# Has anyone used a treat ball for a cat?



## Fallenrose (9 August 2013)

Hi, my moggies are indoor cats as they are both genetically deaf. Maurice is a little overweight (was overweight when we got him from the rescue centre). We play with him as much as possible.

Was considering putting his overnight biscuits in a treat ball (you can get them designed for cats) as this would keep him busy and give him exercise.

Has anyone done this? Did it work? Was the cat interested in the treat ball?

Thank you!


----------



## HollyhedgePippa (9 August 2013)

Yep I have tried to use one, and my cat took no notice of it


----------



## s4sugar (9 August 2013)

I use them but a small clear plastic drinks bottle works better.  Put the lid on and cut a slot for biscuits to spin out.


----------



## Fallenrose (9 August 2013)

Thanks for replies! Good idea S4Sugar! Will try that!


----------



## FinnishLapphund (9 August 2013)

Fallenrose said:



			Hi, my moggies are indoor cats as they are both genetically deaf. Maurice is a little overweight (was overweight when we got him from the rescue centre). We play with him as much as possible.

Was considering putting his overnight biscuits in a treat ball (you can get them designed for cats) as this would keep him busy and give him exercise.

Has anyone done this? Did it work? Was the cat interested in the treat ball?

Thank you!
		
Click to expand...

I bought a treat ball for cats some years ago, and as far as the cats that I tried it on were concerned, I wasted my money.

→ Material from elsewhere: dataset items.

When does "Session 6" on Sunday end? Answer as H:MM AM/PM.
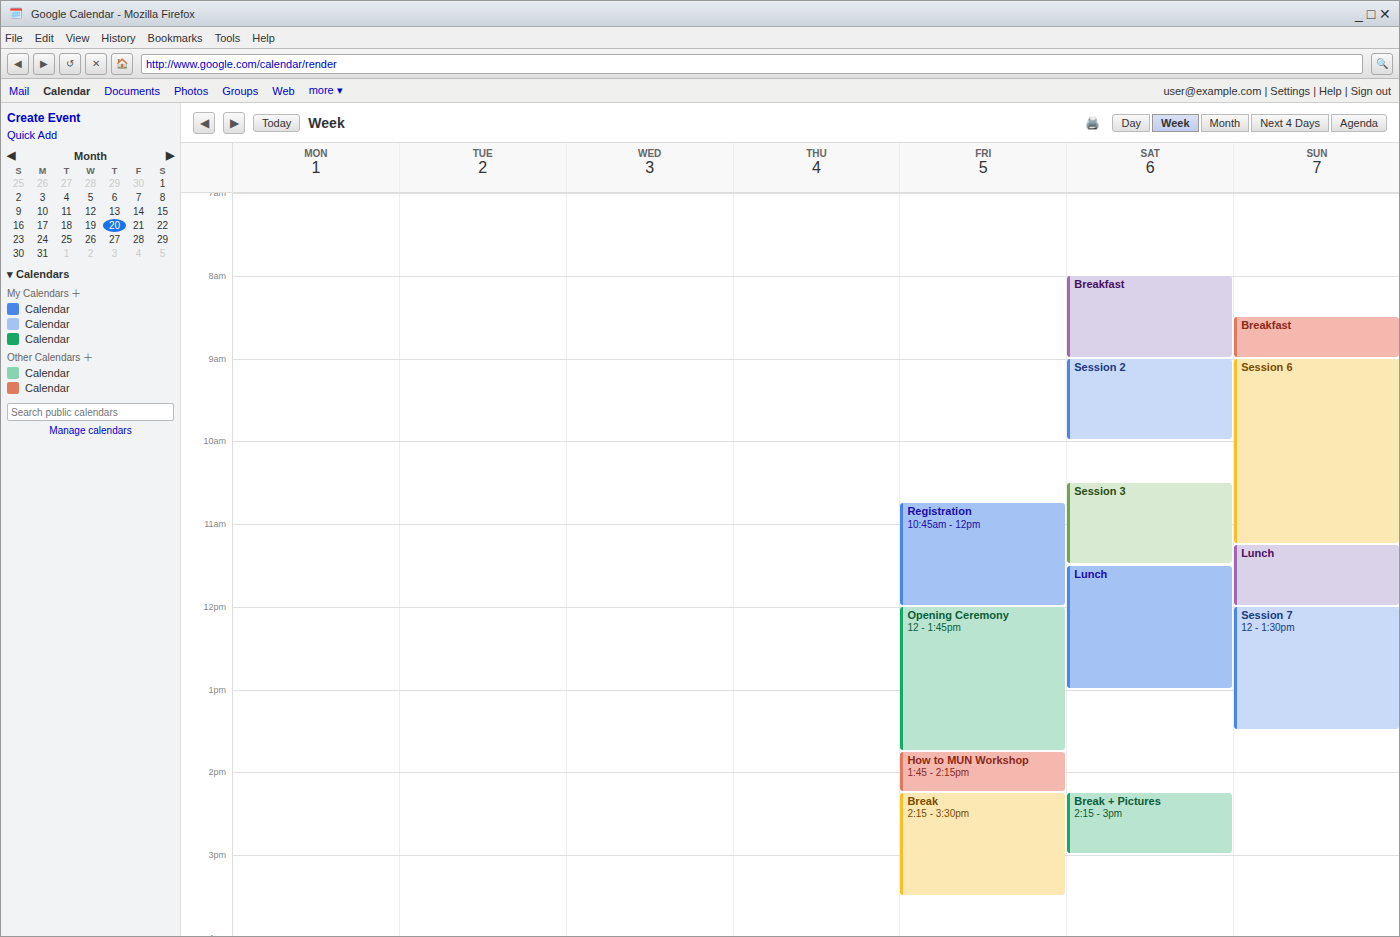
11:15 AM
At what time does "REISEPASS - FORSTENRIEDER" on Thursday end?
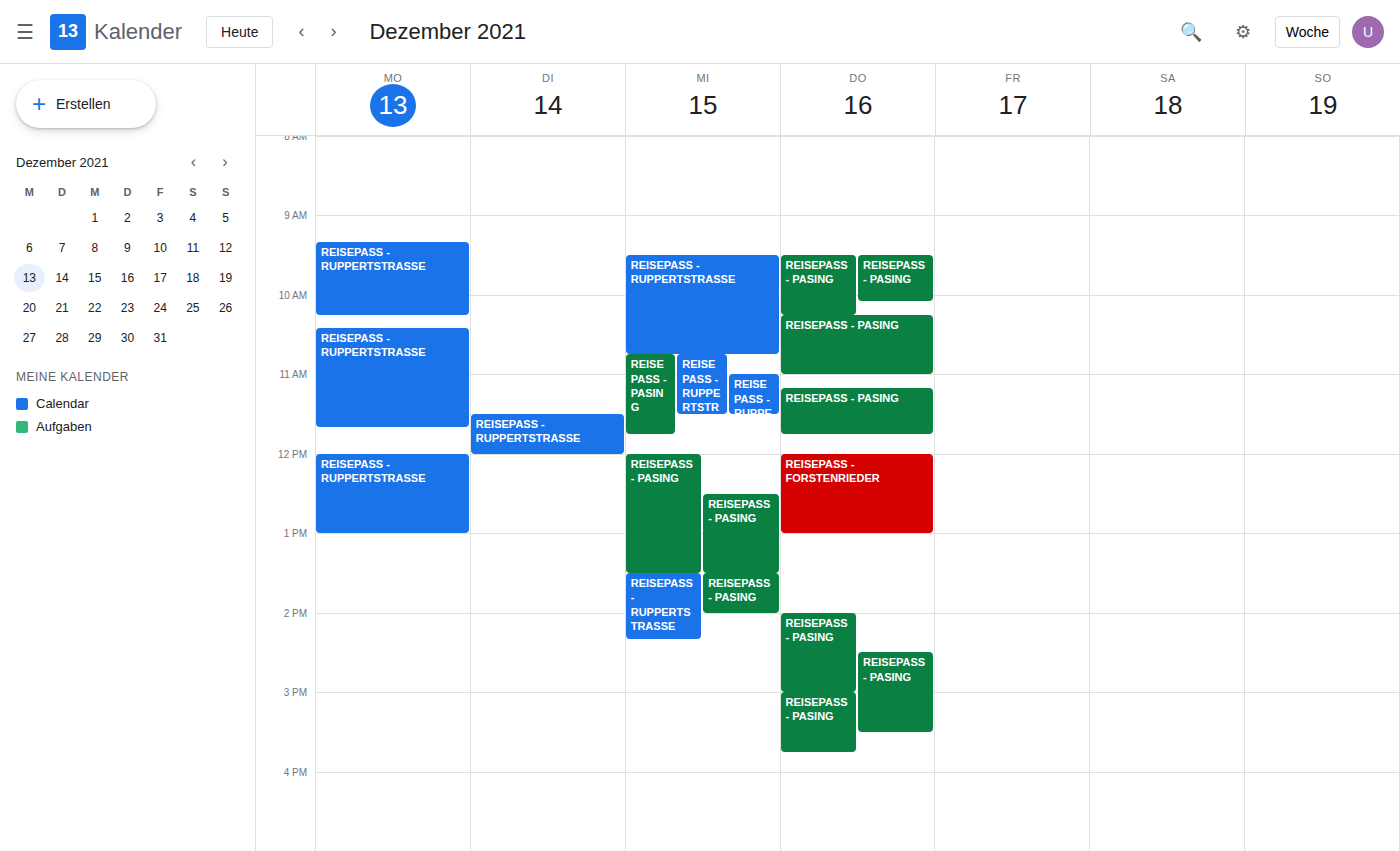
13:00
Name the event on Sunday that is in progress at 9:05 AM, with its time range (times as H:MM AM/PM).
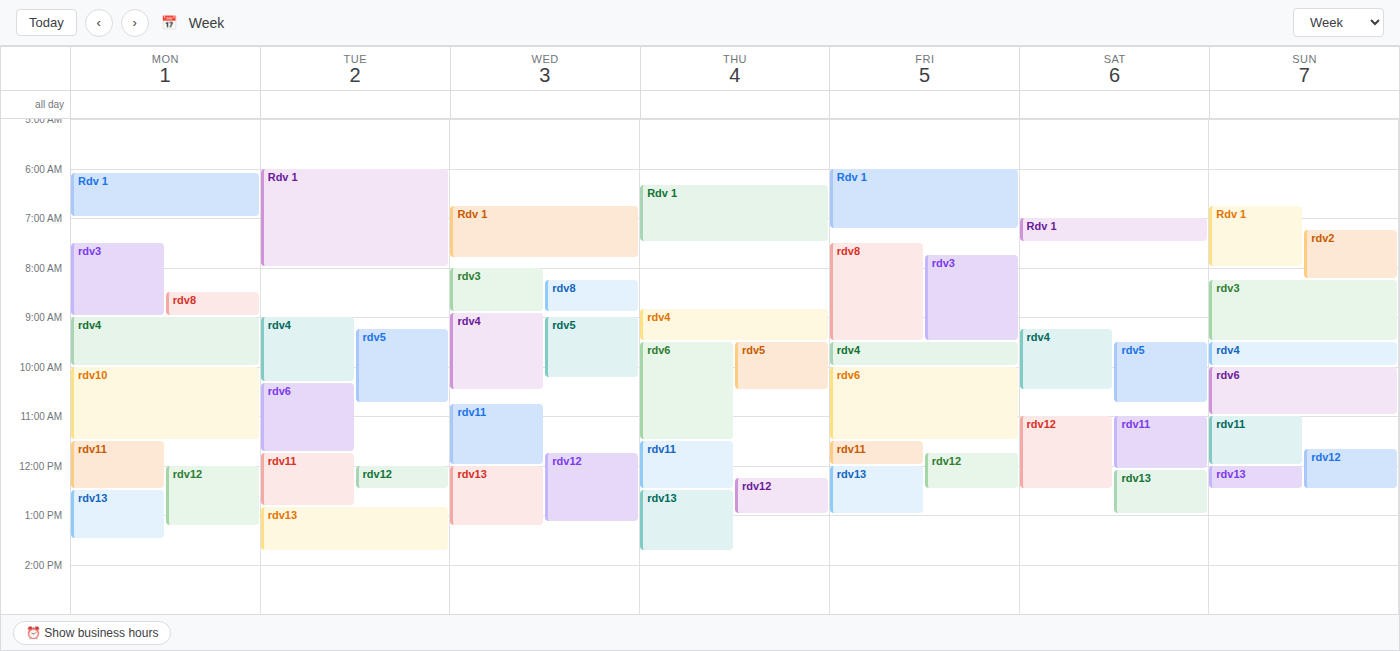
"rdv3", 8:15 AM to 9:30 AM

If you want to give it a try, how about beginning with something homemade, to see if it interests your cats?  
(All the following photos are found through Google image search)






If you want to buy something, the Twist N Treat Teaser looks more fun than my treat ball






I've seen the Cat Maze slow feeder, which I think that at least one of my cats would be good at using, but my other cat is very clumsy, and even though I know that it is not supposed to be possible, I'm sure that she would manage to make it fall over/apart somehow.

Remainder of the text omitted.